▸ WHAT THIS TASK INVOLVES
Format as a JSON list of strings, one string per line and blank lines excluded, the entries from the line containing "Data 0 years, Data" through the line containing "sTotalGross", both included. Leave out every other line.

▸ DATA FOR REVIEW
# # #

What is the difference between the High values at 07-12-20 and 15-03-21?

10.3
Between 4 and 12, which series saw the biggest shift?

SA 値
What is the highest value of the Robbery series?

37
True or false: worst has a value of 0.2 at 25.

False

# # #

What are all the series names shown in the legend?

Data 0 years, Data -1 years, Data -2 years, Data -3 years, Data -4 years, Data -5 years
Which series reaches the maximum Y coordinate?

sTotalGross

# # #

▸ EXERCISE RESULT
[
  "Data 0 years, Data -1 years, Data -2 years, Data -3 years, Data -4 years, Data -5 years",
  "Which series reaches the maximum Y coordinate?",
  "sTotalGross"
]